**Directions for this task**
Please extend the passage on the limit of a polynomial raised to the reciprocal of another polynomial, picking up right after its final sentence.

**Supplied passage**
__________

Note that using $n^{1/n} \to 1$ we can analyze the behavior of sequence $a_{n} = \{P(n)\}^{1/Q(n)}$ where $P(n), Q(n)$ are polynomials and this sequence also has limit $1$ (only restriction is that coefficient of highest power of $n$ in $P(n)$ must be positive otherwise the sequence is not defined for all $n$ and $Q(n)$ is of positive degree). The fact follows more easily if we use logs. Clearly $$\log a_{n} = \frac{\log P(n)}{Q(n)}$$ and if $P(n) = a_{0}n^{k} + a_{1}n^{k - 1} + \cdots$ then we can use $$\frac{a_{0}}{2}n^{k} < P(n) < 2a_{0}n^{k}$$ for all $n$ after a certain point and then on taking logs we get $$\frac{\log(a_{0}/2)}{Q(n)} + k\cdot\frac{\log n}{Q(n)} < \frac{\log(P(n))}{Q(n)} < \frac{\log(2a_{0})}{Q(n)} + k\cdot\frac{\log n}{Q(n)}\tag{1}$$ Since $n^{1/n}$ tends to $1$ it follows that $(\log n)/n \to 0$ and therefore $(\log n)/Q(n) \to 0$. Applying squeeze theorem on $(1)$ we get $(\log P(n))/Q(n) \to 0$ and hence $a_{n} \to 1$. Just for completeness note that if coefficient of highest power of $n$ in $Q(n)$ is negative then the inequalities in equation $(1)$ are reversed but result remains the same.

__________

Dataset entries

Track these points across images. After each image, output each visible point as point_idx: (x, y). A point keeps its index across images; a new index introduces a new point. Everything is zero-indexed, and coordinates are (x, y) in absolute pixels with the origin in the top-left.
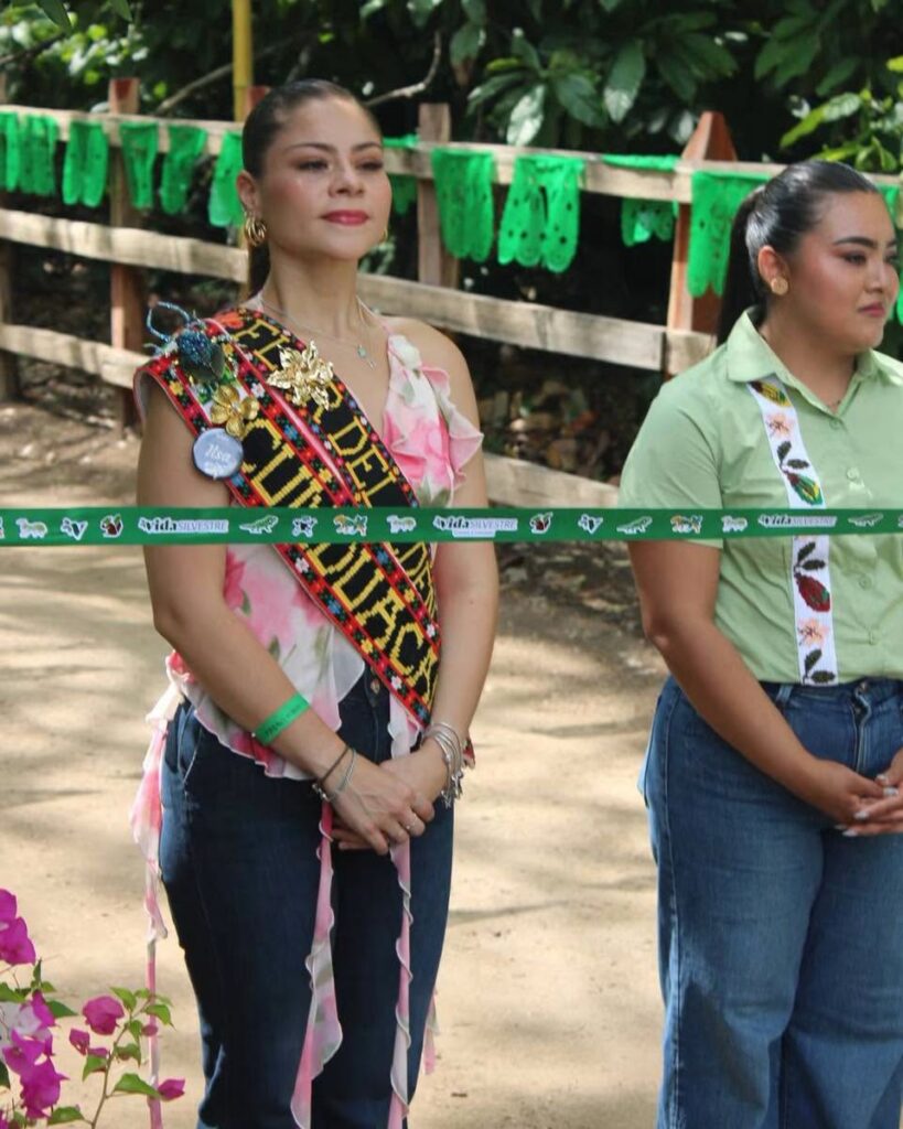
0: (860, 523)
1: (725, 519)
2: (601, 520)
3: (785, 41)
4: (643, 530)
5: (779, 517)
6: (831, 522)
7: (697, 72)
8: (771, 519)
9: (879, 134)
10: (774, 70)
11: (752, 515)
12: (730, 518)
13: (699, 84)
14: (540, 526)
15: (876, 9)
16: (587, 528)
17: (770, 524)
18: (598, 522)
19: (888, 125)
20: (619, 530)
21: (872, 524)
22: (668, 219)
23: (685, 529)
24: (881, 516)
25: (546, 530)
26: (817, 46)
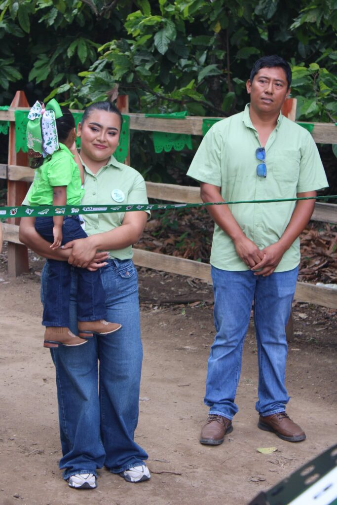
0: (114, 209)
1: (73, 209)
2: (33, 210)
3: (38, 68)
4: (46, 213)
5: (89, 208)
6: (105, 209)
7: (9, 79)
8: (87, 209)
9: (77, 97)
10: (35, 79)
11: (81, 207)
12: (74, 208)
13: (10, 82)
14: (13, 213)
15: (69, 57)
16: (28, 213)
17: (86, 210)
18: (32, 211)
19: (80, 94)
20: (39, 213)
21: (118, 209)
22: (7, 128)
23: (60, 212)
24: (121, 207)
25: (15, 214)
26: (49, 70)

__________

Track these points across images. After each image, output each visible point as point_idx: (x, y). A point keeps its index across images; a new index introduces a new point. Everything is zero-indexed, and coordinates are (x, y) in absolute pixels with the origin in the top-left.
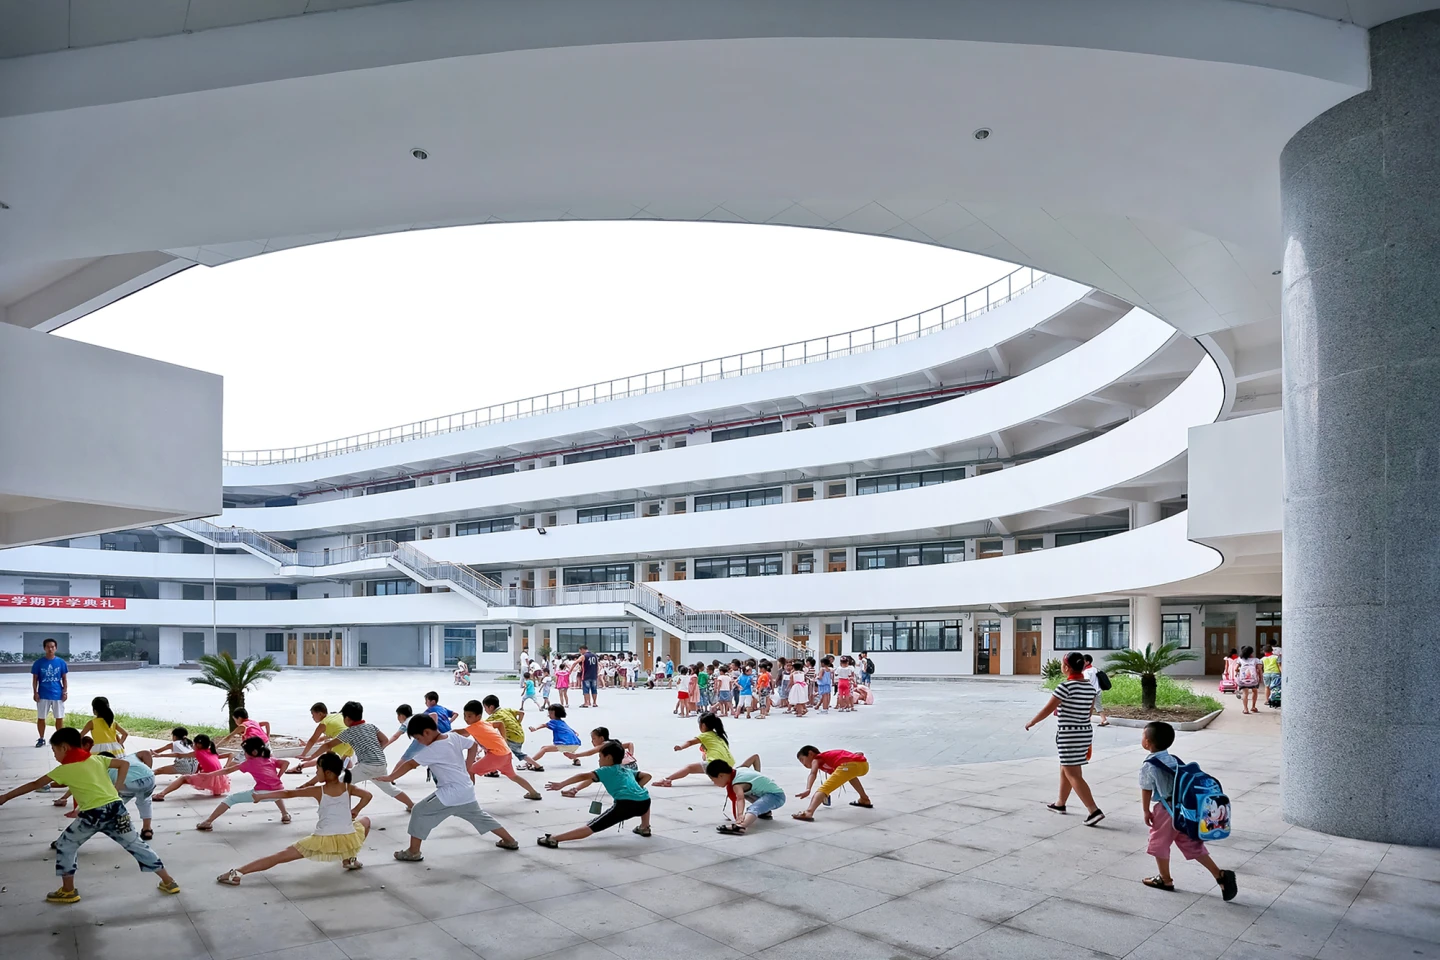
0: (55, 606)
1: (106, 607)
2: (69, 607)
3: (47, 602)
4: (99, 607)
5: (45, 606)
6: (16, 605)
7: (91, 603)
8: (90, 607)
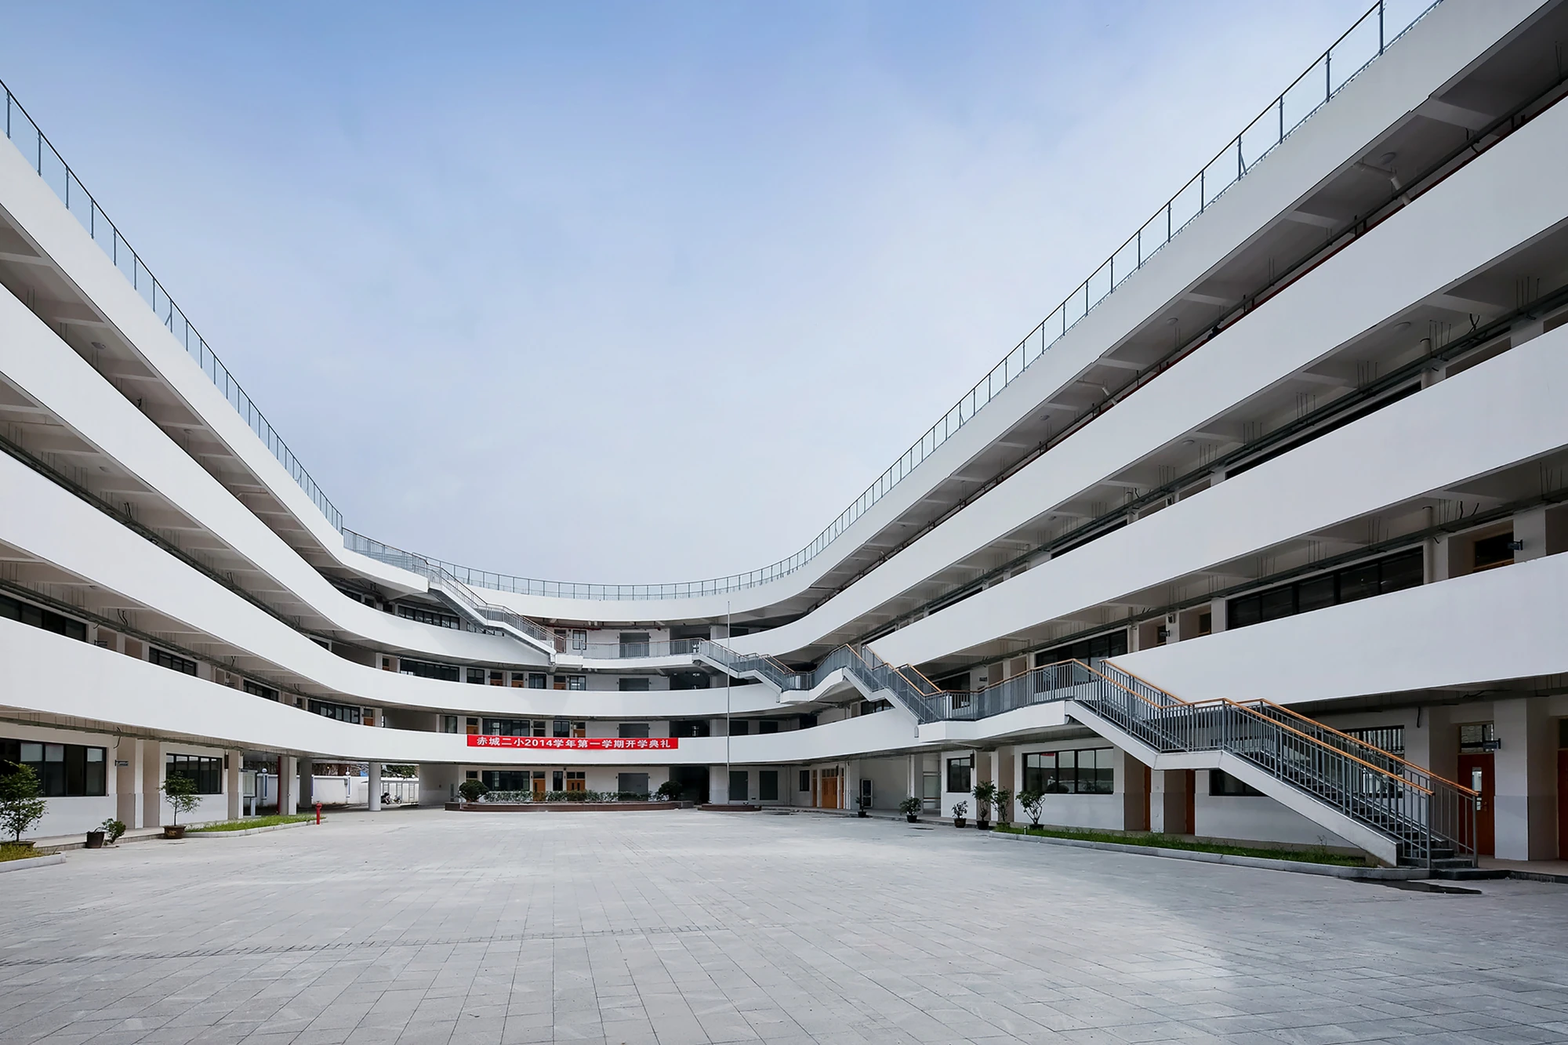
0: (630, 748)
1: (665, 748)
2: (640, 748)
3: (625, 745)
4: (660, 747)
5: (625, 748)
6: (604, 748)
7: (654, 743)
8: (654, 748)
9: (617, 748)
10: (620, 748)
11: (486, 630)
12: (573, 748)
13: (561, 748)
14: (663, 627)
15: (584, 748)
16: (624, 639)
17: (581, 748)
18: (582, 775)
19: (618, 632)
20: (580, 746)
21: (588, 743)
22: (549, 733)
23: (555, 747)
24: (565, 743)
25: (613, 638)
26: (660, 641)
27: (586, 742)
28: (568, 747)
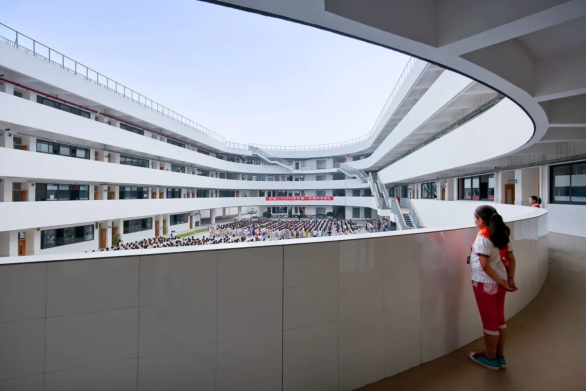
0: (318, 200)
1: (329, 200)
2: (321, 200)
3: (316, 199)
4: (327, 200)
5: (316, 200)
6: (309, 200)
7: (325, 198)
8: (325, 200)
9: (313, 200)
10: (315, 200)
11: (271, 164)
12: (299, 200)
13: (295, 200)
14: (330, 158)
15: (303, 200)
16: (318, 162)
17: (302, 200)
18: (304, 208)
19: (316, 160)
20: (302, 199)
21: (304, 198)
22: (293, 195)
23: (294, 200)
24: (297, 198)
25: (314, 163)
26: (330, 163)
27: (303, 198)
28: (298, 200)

__________

**Response to this task**
In your case $P(n) = n^{2} + n, Q(n) = 2n + 1$. The technique of Courant can also be used on $a_{n} = \{P(n)\}^{1/Q(n)}$ directly if $Q(n)$ is a positive integer for all large $n$. As in case of $n^{1/n}$ we put $a_{n} = 1 + h$ so that $$P(n) = (1 + h)^{Q(n)} = (1 + h)^{q} > \binom{q}{r}h^{r}$$ We just need to choose $r$ such that degree of $$\binom{q}{r} = \binom{Q(n)}{r} = F(n)$$ as a polynomial in $n$ is higher than that of $P(n)$ and then we get $0 < h^{r} < P(n)/F(n)$ where $F$ has degree greater than $P$ and hence $h^{r}$ tends to $0$ and so $h \to 0$.

If $Q(n) < 0$ for all large $n$ then we use $b_{n} = 1/a_{n} = \{P(n)\}^{1/R(n)}$ where $R(n) = -Q(n)$ so that $R(n) > 0$ for all large $n$ and $b_{n} \to 1$ so that $a_{n} \to 1$.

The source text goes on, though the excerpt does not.